- [Job]
From the listing below, output only the lines starting at the line that has "охлаждения (с верхним" and ending at the line that has "бездорожья, в задней", exactly as they appear, ends included.

Records to process START

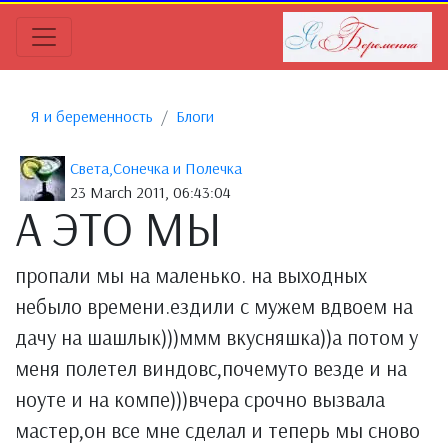
Я и беременность
Блоги
Света,Сонечка и Полечка
23 March 2011, 06:43:04
А ЭТО МЫ
пропали мы на маленько. на выходных
небыло времени.ездили с мужем вдвоем на
дачу на шашлык)))ммм вкусняшка))а потом у
меня полетел виндовс,почемуто везде и на
ноуте и на компе)))вчера срочно вызвала
мастер,он все мне сделал и теперь мы сново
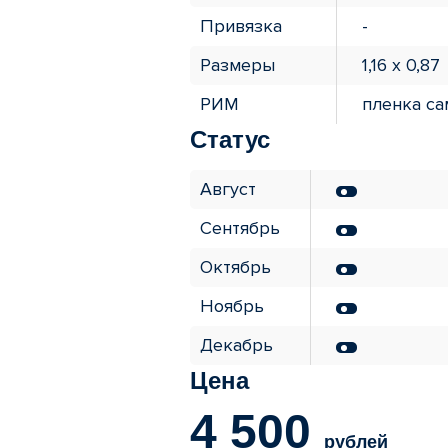
Привязка
Размеры
1,16 х 0,87
РИМ
пленка с
Статус
Август
Сентябрь
Октябрь
Ноябрь
Декабрь
Цена
4 500
рублей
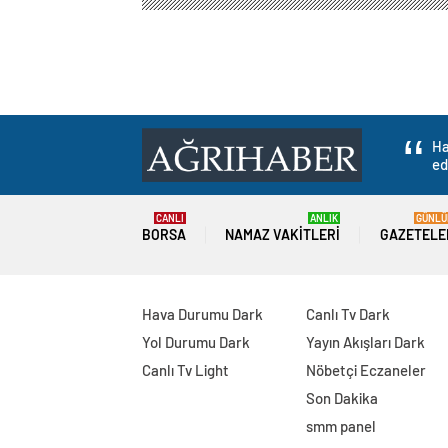
Ha
ed
CANLI
ANLIK
GÜNLÜ
BORSA
NAMAZ VAKITLERI
GAZETELE
Hava Durumu Dark
Canlı Tv Dark
Yol Durumu Dark
Yayın Akışları Dark
Canlı Tv Light
Nöbetçi Eczaneler
Son Dakika
smm panel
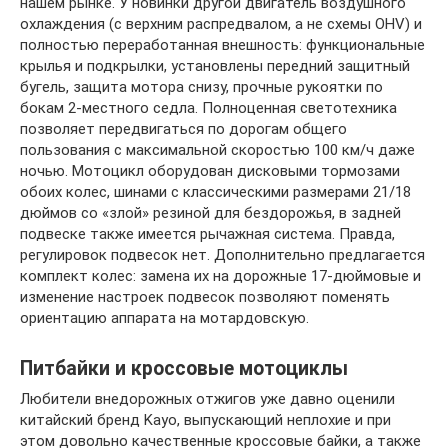
нашем рынке. У новинки другой двигатель воздушного
охлаждения (с верхним распредвалом, а не схемы OHV) и
полностью переработанная внешность: функциональные
крылья и подкрылки, установлены передний защитный
бугель, защита мотора снизу, прочные рукоятки по
бокам 2-местного седла. Полноценная светотехника
позволяет передвигаться по дорогам общего
пользования с максимальной скоростью 100 км/ч даже
ночью. Мотоцикл оборудован дисковыми тормозами
обоих колес, шинами с классическими размерами 21/18
дюймов со «злой» резиной для бездорожья, в задней
подвеске также имеется рычажная система. Правда,
регулировок подвесок нет. Дополнительно предлагается
комплект колес: замена их на дорожные 17-дюймовые и
изменение настроек подвесок позволяют поменять
ориентацию аппарата на мотардовскую.
Питбайки и кроссовые мотоциклы
Любители внедорожных отжигов уже давно оценили
китайский бренд Kayo, выпускающий неплохие и при
этом довольно качественные кроссовые байки, а также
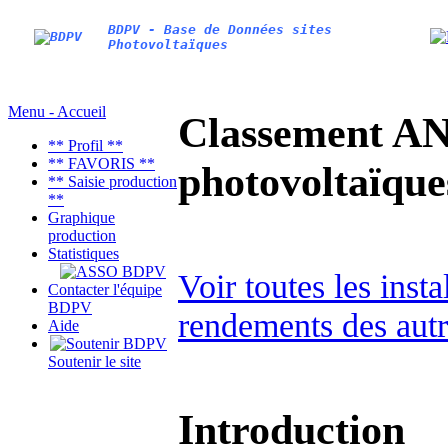
BDPV - Base de Données sites
Photovoltaïques
Menu - Accueil
Classement AN
** Profil **
** FAVORIS **
photovoltaïq
** Saisie production
**
Graphique
production
Statistiques
Voir toutes les inst
Contacter l'équipe
BDPV
rendements des autr
Aide
Soutenir le site
Introduction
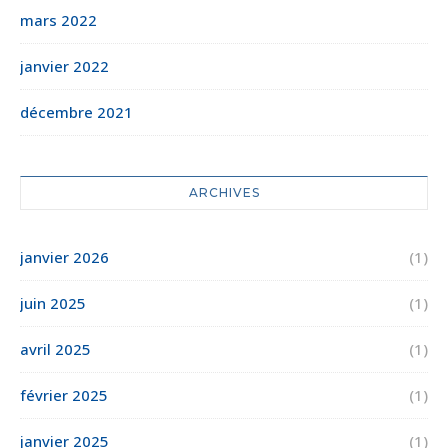
mars 2022
janvier 2022
décembre 2021
ARCHIVES
janvier 2026
(1)
juin 2025
(1)
avril 2025
(1)
février 2025
(1)
janvier 2025
(1)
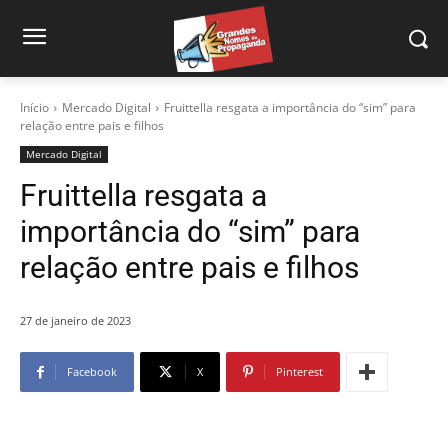
Início
Mercado Digital
Fruittella resgata a importância do “sim” para
relação entre pais e filhos
Mercado Digital
Fruittella resgata a
importância do “sim” para
relação entre pais e filhos
27 de janeiro de 2023
Facebook
X
Pinterest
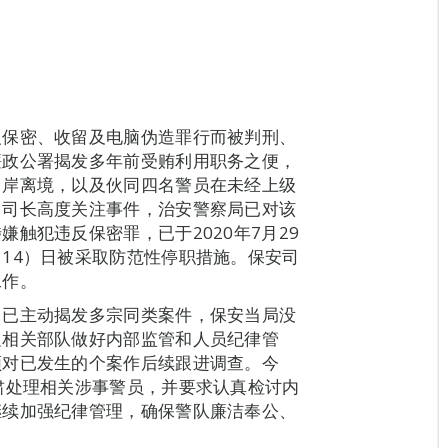
反保密、收留及电脑伪造罪行而被判刑、
廉政公署揭发多年前受贿利用职务之便，
口岸离境，以及伙同四名警员在未经上级
司司长高度关注事件，治安警察局已对该
触犯违反保密罪，已于2020年7月29
14）日被采取防范性停职措施。保安司
工作。
门已主动揭发多宗同类案件，保安当局没
促相关部队做好内部监管和人员纪律管
须对已发生的个案作后续跟进调查。今
肃处理相关涉事警员，并要求认真检讨内
继续加强纪律管理，确保警队廉洁奉公、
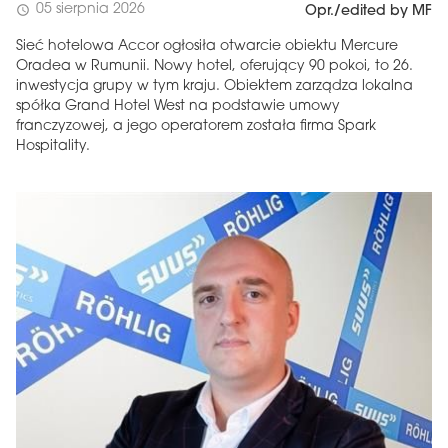
05 sierpnia 2026
schedule
Opr./edited by MF
Sieć hotelowa Accor ogłosiła otwarcie obiektu Mercure
Oradea w Rumunii. Nowy hotel, oferujący 90 pokoi, to 26.
inwestycja grupy w tym kraju. Obiektem zarządza lokalna
spółka Grand Hotel West na podstawie umowy
franczyzowej, a jego operatorem została firma Spark
Hospitality.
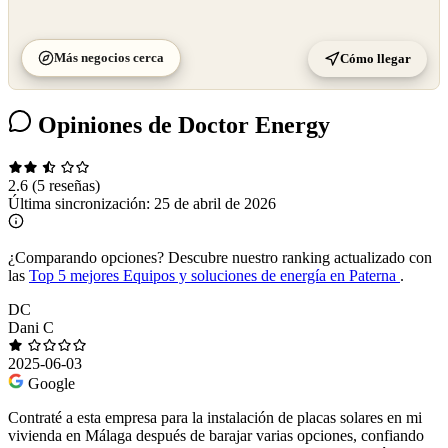
Más negocios cerca
Cómo llegar
Opiniones de Doctor Energy
2.6
(5 reseñas)
Última sincronización:
25 de abril de 2026
¿Comparando opciones?
Descubre nuestro ranking actualizado con
las
Top 5 mejores Equipos y soluciones de energía en Paterna
.
DC
Dani C
2025-06-03
Google
Contraté a esta empresa para la instalación de placas solares en mi
vivienda en Málaga después de barajar varias opciones, confiando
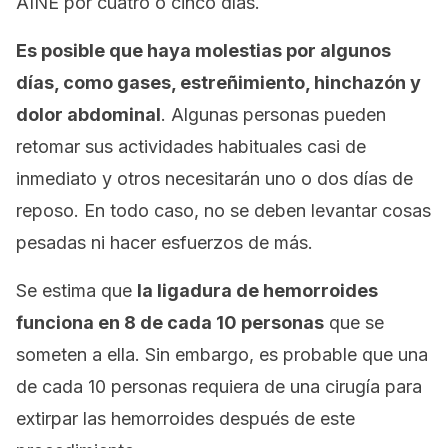
AINE por cuatro o cinco días.
Es posible que haya molestias por algunos
días, como gases, estreñimiento, hinchazón y
dolor abdominal
. Algunas personas pueden
retomar sus actividades habituales casi de
inmediato y otros necesitarán uno o dos días de
reposo. En todo caso, no se deben levantar cosas
pesadas ni hacer esfuerzos de más.
Se estima que
la ligadura de hemorroides
funciona en 8 de cada 10 personas
que se
someten a ella. Sin embargo, es probable que una
de cada 10 personas requiera de una cirugía para
extirpar las hemorroides después de este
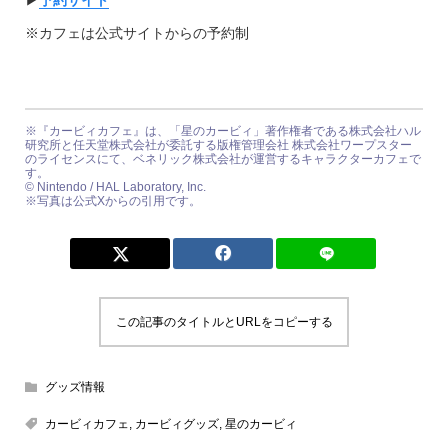
※カフェは公式サイトからの予約制
※『カービィカフェ』は、「星のカービィ」著作権者である株式会社ハル
研究所と任天堂株式会社が委託する版権管理会社 株式会社ワープスター
のライセンスにて、ベネリック株式会社が運営するキャラクターカフェで
す。
© Nintendo / HAL Laboratory, Inc.
※写真は公式Xからの引用です。
この記事のタイトルとURLをコピーする
グッズ情報
カービィカフェ
,
カービィグッズ
,
星のカービィ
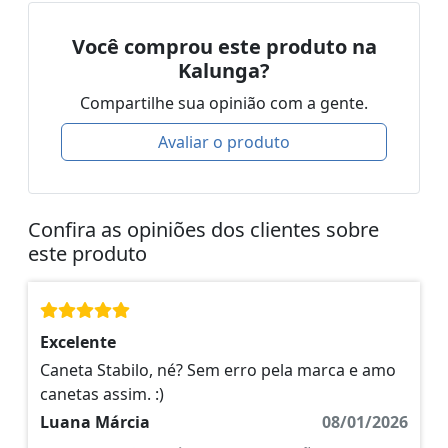
Você comprou este produto na
Kalunga?
Compartilhe sua opinião com a gente.
Avaliar o produto
Confira as opiniões dos clientes sobre
este produto
Excelente
Caneta Stabilo, né? Sem erro pela marca e amo
canetas assim. :)
Luana Márcia
08/01/2026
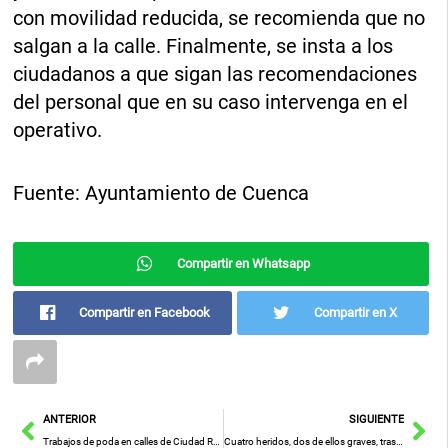
con movilidad reducida, se recomienda que no
salgan a la calle. Finalmente, se insta a los
ciudadanos a que sigan las recomendaciones
del personal que en su caso intervenga en el
operativo.
Fuente: Ayuntamiento de Cuenca
Compartir en Whatsapp
Compartir en Facebook
Compartir en X
Ant
Sig
ANTERIOR
SIGUIENTE
Trabajos de poda en calles de Ciudad Real el próximo 9 de diciembre de 08:00 a 18:00 horas
Cuatro heridos, dos de ellos graves, tras la salida de vía de su turismo y choque contra un árbol en La Solana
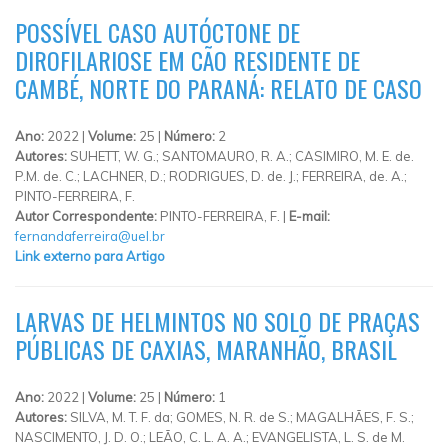
POSSÍVEL CASO AUTÓCTONE DE
DIROFILARIOSE EM CÃO RESIDENTE DE
CAMBÉ, NORTE DO PARANÁ: RELATO DE CASO
Ano:
2022 |
Volume:
25 |
Número:
2
Autores:
SUHETT, W. G.; SANTOMAURO, R. A.; CASIMIRO, M. E. de.
P.M. de. C.; LACHNER, D.; RODRIGUES, D. de. J.; FERREIRA, de. A.;
PINTO-FERREIRA, F.
Autor Correspondente:
PINTO-FERREIRA, F. |
E-mail:
fernandaferreira@uel.br
Link externo para Artigo
LARVAS DE HELMINTOS NO SOLO DE PRAÇAS
PÚBLICAS DE CAXIAS, MARANHÃO, BRASIL
Ano:
2022 |
Volume:
25 |
Número:
1
Autores:
SILVA, M. T. F. da; GOMES, N. R. de S.; MAGALHÃES, F. S.;
NASCIMENTO, J. D. O.; LEÃO, C. L. A. A.; EVANGELISTA, L. S. de M.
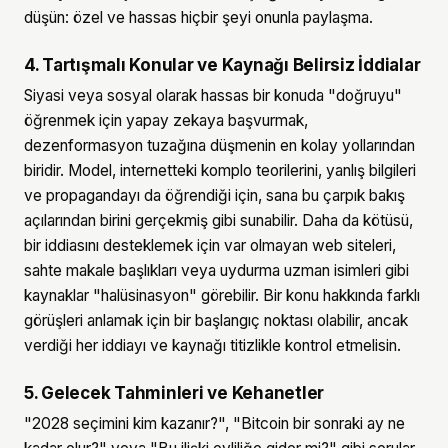
düşün: özel ve hassas hiçbir şeyi onunla paylaşma.
4. Tartışmalı Konular ve Kaynağı Belirsiz İddialar
Siyasi veya sosyal olarak hassas bir konuda "doğruyu"
öğrenmek için yapay zekaya başvurmak,
dezenformasyon tuzağına düşmenin en kolay yollarından
biridir. Model, internetteki komplo teorilerini, yanlış bilgileri
ve propagandayı da öğrendiği için, sana bu çarpık bakış
açılarından birini gerçekmiş gibi sunabilir. Daha da kötüsü,
bir iddiasını desteklemek için var olmayan web siteleri,
sahte makale başlıkları veya uydurma uzman isimleri gibi
kaynaklar "halüsinasyon" görebilir. Bir konu hakkında farklı
görüşleri anlamak için bir başlangıç noktası olabilir, ancak
verdiği her iddiayı ve kaynağı titizlikle kontrol etmelisin.
5. Gelecek Tahminleri ve Kehanetler
"2028 seçimini kim kazanır?", "Bitcoin bir sonraki ay ne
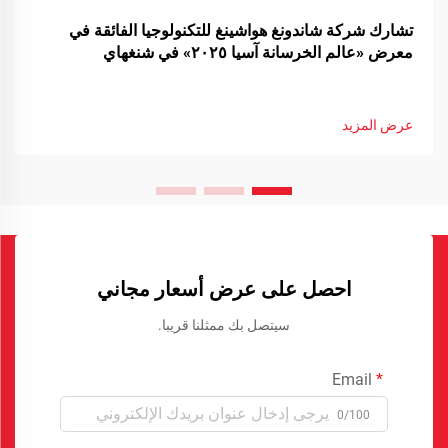
تشارك شركة شاندونغ هواشينغ للتكنولوجيا الفائقة في
معرض «عالم الخرسانة آسيا ٢٠٢٥» في شنغهاي
عرض المزيد
احصل على عرض أسعار مجاني
سيتصل بك ممثلنا قريبا.
Email
0/100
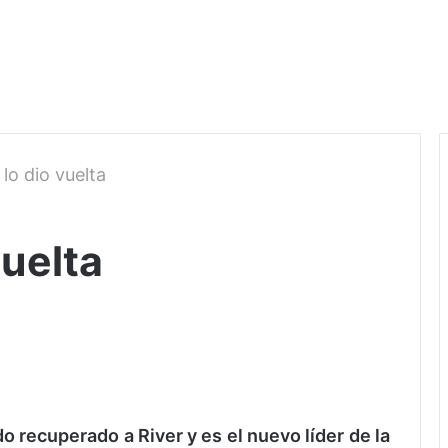
 lo dio vuelta
vuelta
do recuperado a River y es el nuevo líder de la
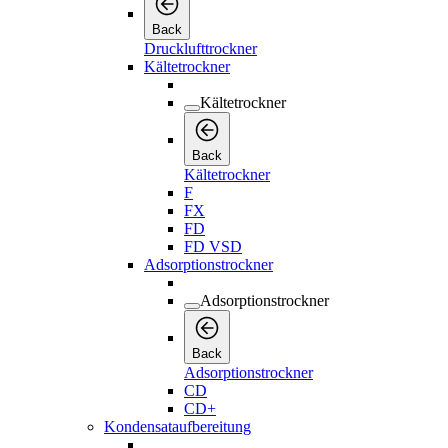
Back
Drucklufttrockner
Kältetrockner
Kältetrockner
Back
Kältetrockner
F
FX
FD
FD VSD
Adsorptionstrockner
Adsorptionstrockner
Back
Adsorptionstrockner
CD
CD+
Kondensataufbereitung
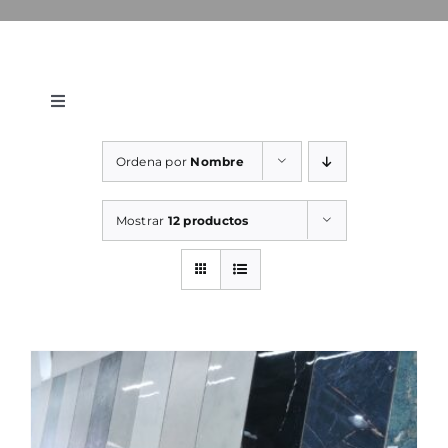
Toggle
Navigation
WooCommerce Cart
Ordena por
Nombre
WooCommerce My Account
Mostrar
12 productos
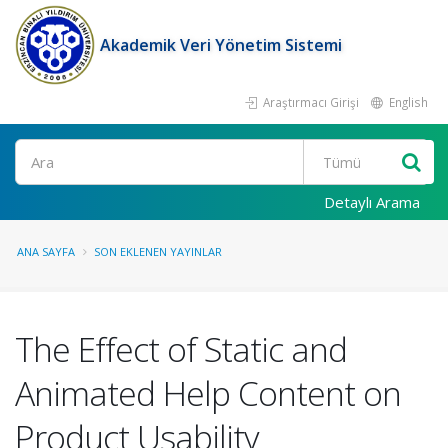
Akademik Veri Yönetim Sistemi
Araştırmacı Girişi
English
Ara
Detaylı Arama
ANA SAYFA
SON EKLENEN YAYINLAR
The Effect of Static and
Animated Help Content on
Product Usability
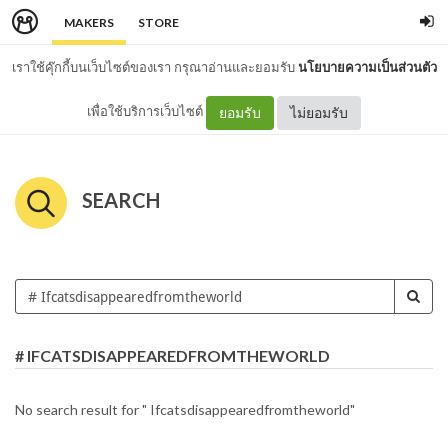
MAKERS
STORE
เราใช้คุ๊กกี้บนเว็บไซต์ของเรา กรุณาอ่านและยอมรับ
นโยบายความเป็นส่วนตัว
เพื่อใช้บริการเว็บไซต์
ยอมรับ
ไม่ยอมรับ
SEARCH
# IFCATSDISAPPEAREDFROMTHEWORLD
No search result for " Ifcatsdisappearedfromtheworld"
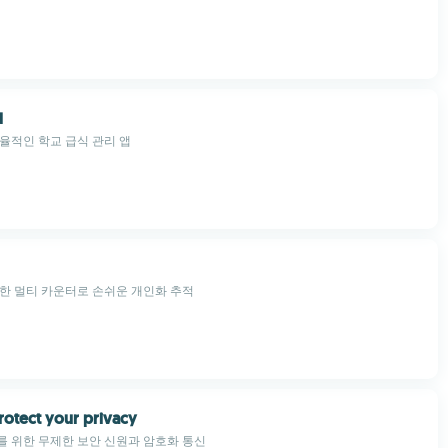
d
율적인 학교 급식 관리 앱
한 멀티 카운터로 손쉬운 개인화 추적
rotect your privacy
 위한 무제한 보안 신원과 암호화 통신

Records to process END

- [Solution to the problem]
охлаждения (с верхним распредвалом, а не схемы OHV) и
полностью переработанная внешность: функциональные
крылья и подкрылки, установлены передний защитный
бугель, защита мотора снизу, прочные рукоятки по
бокам 2-местного седла. Полноценная светотехника
позволяет передвигаться по дорогам общего
пользования с максимальной скоростью 100 км/ч даже
ночью. Мотоцикл оборудован дисковыми тормозами
обоих колес, шинами с классическими размерами 21/18
дюймов со «злой» резиной для бездорожья, в задней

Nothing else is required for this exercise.